|Bowman, Molly -|
|Bowker, Jim -|
|Carty, Daniel -|
Submitted to: Aquatic Animal Drug Approval Partnership (AADAP)
Publication Type: Other
Publication Acceptance Date: February 1, 2012
Publication Date: February 17, 2012
Citation: Bowman, M.P., Bowker, J., Carty, D.G., Straus, D.L., Farmer, B.D., Mitchell, A.J., Ledbetter, C.K. 2012. The safety of 17a-methyltestosterone administered in feed to larval Nile tilapia. Aquatic Animal Drug Approval Partnership (AADAP). Drug Research Information Bulletin (DRIB) 28. 3 p. Technical Abstract: Techniques developed to control sexual differentiation in fishes have typically involved androgen or estrogen (i.e., steroid) treatment, which directs sexual differentiation toward males or females.
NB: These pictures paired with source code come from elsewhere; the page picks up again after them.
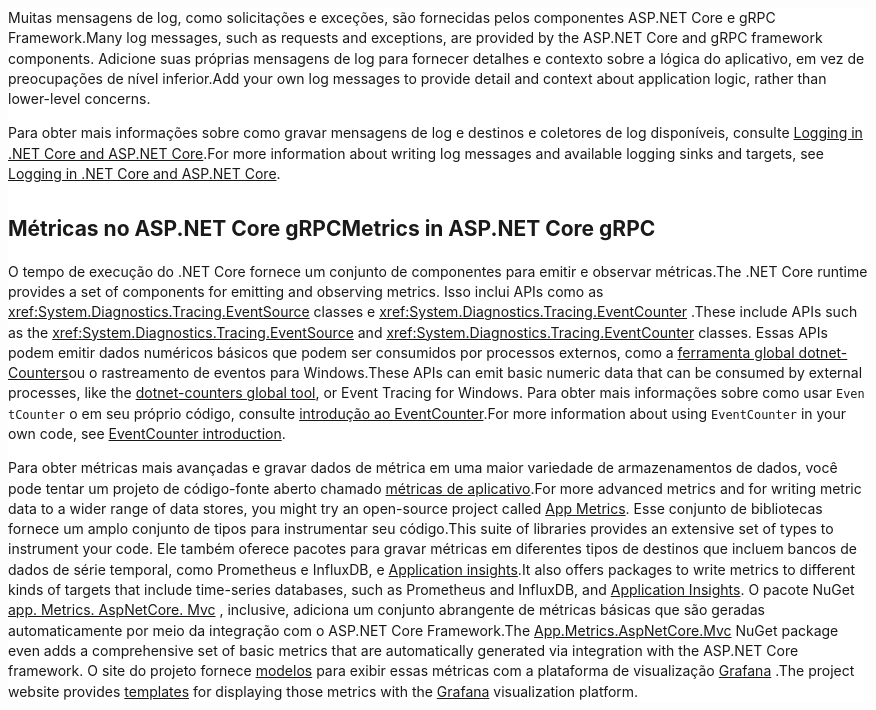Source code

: <span data-ttu-id="0f585-126">Muitas mensagens de log, como solicitações e exceções, são fornecidas pelos componentes ASP.NET Core e gRPC Framework.</span><span class="sxs-lookup"><span data-stu-id="0f585-126">Many log messages, such as requests and exceptions, are provided by the ASP.NET Core and gRPC framework components.</span></span> <span data-ttu-id="0f585-127">Adicione suas próprias mensagens de log para fornecer detalhes e contexto sobre a lógica do aplicativo, em vez de preocupações de nível inferior.</span><span class="sxs-lookup"><span data-stu-id="0f585-127">Add your own log messages to provide detail and context about application logic, rather than lower-level concerns.</span></span>

<span data-ttu-id="0f585-128">Para obter mais informações sobre como gravar mensagens de log e destinos e coletores de log disponíveis, consulte  [Logging in .NET Core and ASP.NET Core](/aspnet/core/fundamentals/logging/).</span><span class="sxs-lookup"><span data-stu-id="0f585-128">For more information about writing log messages and available logging sinks and targets, see  [Logging in .NET Core and ASP.NET Core](/aspnet/core/fundamentals/logging/).</span></span>

## <a name="metrics-in-aspnet-core-grpc"></a><span data-ttu-id="0f585-129">Métricas no ASP.NET Core gRPC</span><span class="sxs-lookup"><span data-stu-id="0f585-129">Metrics in ASP.NET Core gRPC</span></span>

<span data-ttu-id="0f585-130">O tempo de execução do .NET Core fornece um conjunto de componentes para emitir e observar métricas.</span><span class="sxs-lookup"><span data-stu-id="0f585-130">The .NET Core runtime provides a set of components for emitting and observing metrics.</span></span> <span data-ttu-id="0f585-131">Isso inclui APIs como as <xref:System.Diagnostics.Tracing.EventSource> classes e <xref:System.Diagnostics.Tracing.EventCounter> .</span><span class="sxs-lookup"><span data-stu-id="0f585-131">These include APIs such as the <xref:System.Diagnostics.Tracing.EventSource> and <xref:System.Diagnostics.Tracing.EventCounter> classes.</span></span> <span data-ttu-id="0f585-132">Essas APIs podem emitir dados numéricos básicos que podem ser consumidos por processos externos, como a [ferramenta global dotnet-Counters](../../core/diagnostics/dotnet-counters.md)ou o rastreamento de eventos para Windows.</span><span class="sxs-lookup"><span data-stu-id="0f585-132">These APIs can emit basic numeric data that can be consumed by external processes, like the [dotnet-counters global tool](../../core/diagnostics/dotnet-counters.md), or Event Tracing for Windows.</span></span> <span data-ttu-id="0f585-133">Para obter mais informações sobre como usar `EventCounter` o em seu próprio código, consulte [introdução ao EventCounter](https://github.com/dotnet/runtime/blob/master/src/libraries/System.Diagnostics.Tracing/documentation/EventCounterTutorial.md).</span><span class="sxs-lookup"><span data-stu-id="0f585-133">For more information about using `EventCounter` in your own code, see [EventCounter introduction](https://github.com/dotnet/runtime/blob/master/src/libraries/System.Diagnostics.Tracing/documentation/EventCounterTutorial.md).</span></span>

<span data-ttu-id="0f585-134">Para obter métricas mais avançadas e gravar dados de métrica em uma maior variedade de armazenamentos de dados, você pode tentar um projeto de código-fonte aberto chamado [métricas de aplicativo](https://www.app-metrics.io).</span><span class="sxs-lookup"><span data-stu-id="0f585-134">For more advanced metrics and for writing metric data to a wider range of data stores, you might try an open-source project called [App Metrics](https://www.app-metrics.io).</span></span> <span data-ttu-id="0f585-135">Esse conjunto de bibliotecas fornece um amplo conjunto de tipos para instrumentar seu código.</span><span class="sxs-lookup"><span data-stu-id="0f585-135">This suite of libraries provides an extensive set of types to instrument your code.</span></span> <span data-ttu-id="0f585-136">Ele também oferece pacotes para gravar métricas em diferentes tipos de destinos que incluem bancos de dados de série temporal, como Prometheus e InfluxDB, e [Application insights](/azure/azure-monitor/app/app-insights-overview).</span><span class="sxs-lookup"><span data-stu-id="0f585-136">It also offers packages to write metrics to different kinds of targets that include time-series databases, such as Prometheus and InfluxDB, and [Application Insights](/azure/azure-monitor/app/app-insights-overview).</span></span> <span data-ttu-id="0f585-137">O pacote NuGet [app. Metrics. AspNetCore. Mvc](https://www.nuget.org/packages/App.Metrics.AspNetCore.Mvc/) , inclusive, adiciona um conjunto abrangente de métricas básicas que são geradas automaticamente por meio da integração com o ASP.NET Core Framework.</span><span class="sxs-lookup"><span data-stu-id="0f585-137">The [App.Metrics.AspNetCore.Mvc](https://www.nuget.org/packages/App.Metrics.AspNetCore.Mvc/) NuGet package even adds a comprehensive set of basic metrics that are automatically generated via integration with the ASP.NET Core framework.</span></span> <span data-ttu-id="0f585-138">O site do projeto fornece [modelos](https://www.app-metrics.io/samples/grafana/) para exibir essas métricas com a plataforma de visualização [Grafana](https://grafana.com/) .</span><span class="sxs-lookup"><span data-stu-id="0f585-138">The project website provides [templates](https://www.app-metrics.io/samples/grafana/) for displaying those metrics with the [Grafana](https://grafana.com/) visualization platform.</span></span>
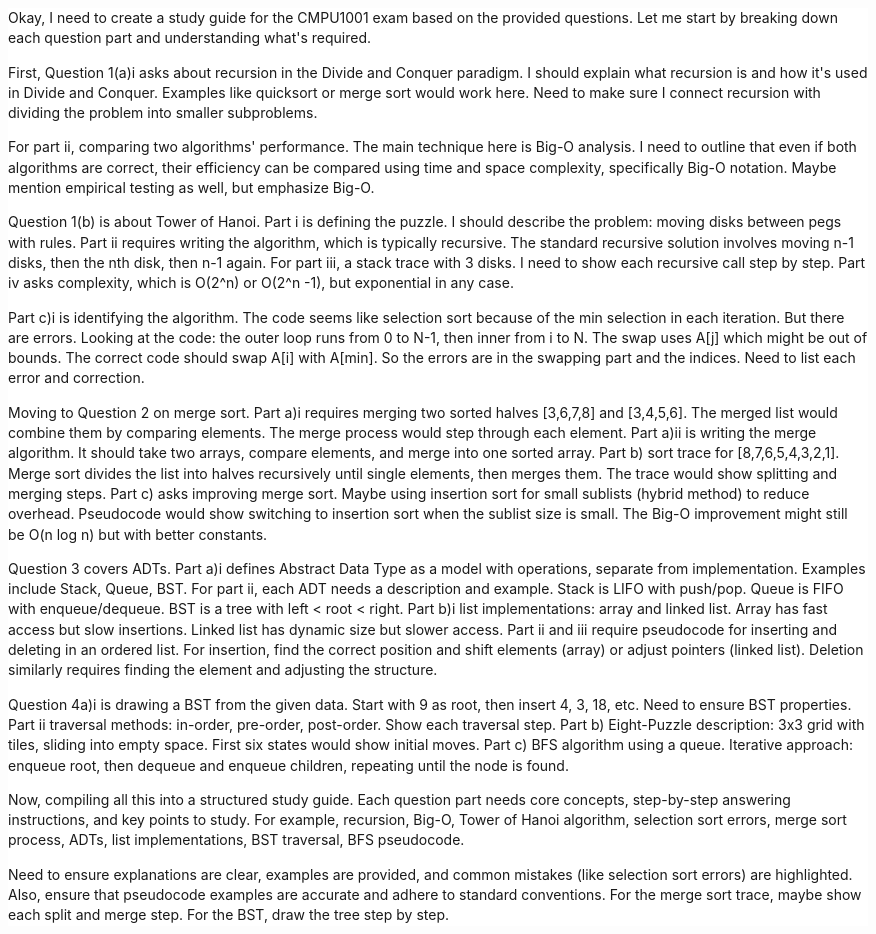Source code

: Okay, I need to create a study guide for the CMPU1001 exam based on the provided questions. Let me start by breaking down each question part and understanding what's required.

First, Question 1(a)i asks about recursion in the Divide and Conquer paradigm. I should explain what recursion is and how it's used in Divide and Conquer. Examples like quicksort or merge sort would work here. Need to make sure I connect recursion with dividing the problem into smaller subproblems.

For part ii, comparing two algorithms' performance. The main technique here is Big-O analysis. I need to outline that even if both algorithms are correct, their efficiency can be compared using time and space complexity, specifically Big-O notation. Maybe mention empirical testing as well, but emphasize Big-O.

Question 1(b) is about Tower of Hanoi. Part i is defining the puzzle. I should describe the problem: moving disks between pegs with rules. Part ii requires writing the algorithm, which is typically recursive. The standard recursive solution involves moving n-1 disks, then the nth disk, then n-1 again. For part iii, a stack trace with 3 disks. I need to show each recursive call step by step. Part iv asks complexity, which is O(2^n) or O(2^n -1), but exponential in any case.

Part c)i is identifying the algorithm. The code seems like selection sort because of the min selection in each iteration. But there are errors. Looking at the code: the outer loop runs from 0 to N-1, then inner from i to N. The swap uses A[j] which might be out of bounds. The correct code should swap A[i] with A[min]. So the errors are in the swapping part and the indices. Need to list each error and correction.

Moving to Question 2 on merge sort. Part a)i requires merging two sorted halves [3,6,7,8] and [3,4,5,6]. The merged list would combine them by comparing elements. The merge process would step through each element. Part a)ii is writing the merge algorithm. It should take two arrays, compare elements, and merge into one sorted array. Part b) sort trace for [8,7,6,5,4,3,2,1]. Merge sort divides the list into halves recursively until single elements, then merges them. The trace would show splitting and merging steps. Part c) asks improving merge sort. Maybe using insertion sort for small sublists (hybrid method) to reduce overhead. Pseudocode would show switching to insertion sort when the sublist size is small. The Big-O improvement might still be O(n log n) but with better constants.

Question 3 covers ADTs. Part a)i defines Abstract Data Type as a model with operations, separate from implementation. Examples include Stack, Queue, BST. For part ii, each ADT needs a description and example. Stack is LIFO with push/pop. Queue is FIFO with enqueue/dequeue. BST is a tree with left < root < right. Part b)i list implementations: array and linked list. Array has fast access but slow insertions. Linked list has dynamic size but slower access. Part ii and iii require pseudocode for inserting and deleting in an ordered list. For insertion, find the correct position and shift elements (array) or adjust pointers (linked list). Deletion similarly requires finding the element and adjusting the structure.

Question 4a)i is drawing a BST from the given data. Start with 9 as root, then insert 4, 3, 18, etc. Need to ensure BST properties. Part ii traversal methods: in-order, pre-order, post-order. Show each traversal step. Part b) Eight-Puzzle description: 3x3 grid with tiles, sliding into empty space. First six states would show initial moves. Part c) BFS algorithm using a queue. Iterative approach: enqueue root, then dequeue and enqueue children, repeating until the node is found.

Now, compiling all this into a structured study guide. Each question part needs core concepts, step-by-step answering instructions, and key points to study. For example, recursion, Big-O, Tower of Hanoi algorithm, selection sort errors, merge sort process, ADTs, list implementations, BST traversal, BFS pseudocode.

Need to ensure explanations are clear, examples are provided, and common mistakes (like selection sort errors) are highlighted. Also, ensure that pseudocode examples are accurate and adhere to standard conventions. For the merge sort trace, maybe show each split and merge step. For the BST, draw the tree step by step.
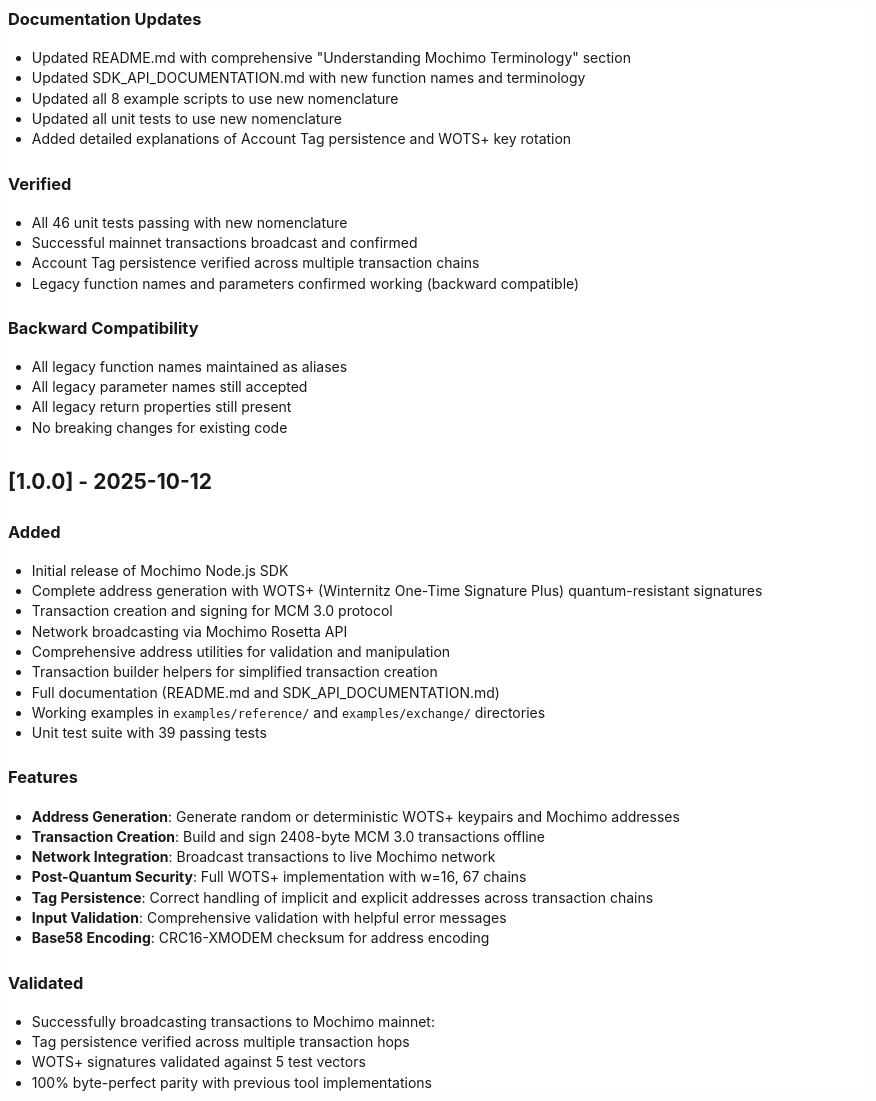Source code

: ### Documentation Updates
- Updated README.md with comprehensive "Understanding Mochimo Terminology" section
- Updated SDK_API_DOCUMENTATION.md with new function names and terminology
- Updated all 8 example scripts to use new nomenclature
- Updated all unit tests to use new nomenclature
- Added detailed explanations of Account Tag persistence and WOTS+ key rotation

### Verified
- All 46 unit tests passing with new nomenclature
- Successful mainnet transactions broadcast and confirmed
- Account Tag persistence verified across multiple transaction chains
- Legacy function names and parameters confirmed working (backward compatible)

### Backward Compatibility
- All legacy function names maintained as aliases
- All legacy parameter names still accepted
- All legacy return properties still present
- No breaking changes for existing code

## [1.0.0] - 2025-10-12

### Added
- Initial release of Mochimo Node.js SDK
- Complete address generation with WOTS+ (Winternitz One-Time Signature Plus) quantum-resistant signatures
- Transaction creation and signing for MCM 3.0 protocol
- Network broadcasting via Mochimo Rosetta API
- Comprehensive address utilities for validation and manipulation
- Transaction builder helpers for simplified transaction creation
- Full documentation (README.md and SDK_API_DOCUMENTATION.md)
- Working examples in `examples/reference/` and `examples/exchange/` directories
- Unit test suite with 39 passing tests

### Features
- **Address Generation**: Generate random or deterministic WOTS+ keypairs and Mochimo addresses
- **Transaction Creation**: Build and sign 2408-byte MCM 3.0 transactions offline
- **Network Integration**: Broadcast transactions to live Mochimo network
- **Post-Quantum Security**: Full WOTS+ implementation with w=16, 67 chains
- **Tag Persistence**: Correct handling of implicit and explicit addresses across transaction chains
- **Input Validation**: Comprehensive validation with helpful error messages
- **Base58 Encoding**: CRC16-XMODEM checksum for address encoding

### Validated
- Successfully broadcasting transactions to Mochimo mainnet:
- Tag persistence verified across multiple transaction hops
- WOTS+ signatures validated against 5 test vectors
- 100% byte-perfect parity with previous tool implementations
Treatment regimens have included immersion of larval fish in water containing a steroid, incorporation of a steroid in the larval diet, or both. Gonadal differentiation in tilapia (Oreochromis spp.) occurs at 8-25 d post-hatch, and these fish begin to reproduce at 3-6 months of age. Such early reproduction is the primary impediment to their commercial production. To prevent reproduction from occurring, oral administration of the synthetic androgen 17a-methyltestosterone (17MT) to newly hatched tilapia (3-12 days old) for approximately 28 consecutive days produces populations of >90% males. We conducted a study to estimate a margin of safety associated with administering 17MT-treated feed to larval Nile tilapia O. niloticus at 0x, 1x, 3x, or 5x the proposed maximum efficacious dosage of 9 mg 17MT per kg fish body weight per day) for 28 consecutive days. We concluded the margin of safety associated with administering 17MT-treated feed to larval Nile tilapia reared at a water temperature of approximately 28 degrees C extends to at least 3x the recommended dose.